Records from a data source
- Opening Delimiter -
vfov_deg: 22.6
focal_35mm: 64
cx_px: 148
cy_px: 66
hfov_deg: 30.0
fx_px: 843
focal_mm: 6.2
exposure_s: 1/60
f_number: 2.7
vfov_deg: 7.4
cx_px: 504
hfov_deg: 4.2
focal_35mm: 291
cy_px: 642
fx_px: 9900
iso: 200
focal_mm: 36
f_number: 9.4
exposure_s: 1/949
- Closing Delimiter -
- Opening Delimiter -
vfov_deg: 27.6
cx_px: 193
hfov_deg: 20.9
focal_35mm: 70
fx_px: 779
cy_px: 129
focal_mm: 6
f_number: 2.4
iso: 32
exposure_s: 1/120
- Closing Delimiter -
Task goal -> Return the span of lines in the data above that opens at the line with "focal_mm: 6.2" and closes at the line with "exposure_s: 1/949", exactly, ends included, nothing else.

Written answer ->
focal_mm: 6.2
exposure_s: 1/60
f_number: 2.7
vfov_deg: 7.4
cx_px: 504
hfov_deg: 4.2
focal_35mm: 291
cy_px: 642
fx_px: 9900
iso: 200
focal_mm: 36
f_number: 9.4
exposure_s: 1/949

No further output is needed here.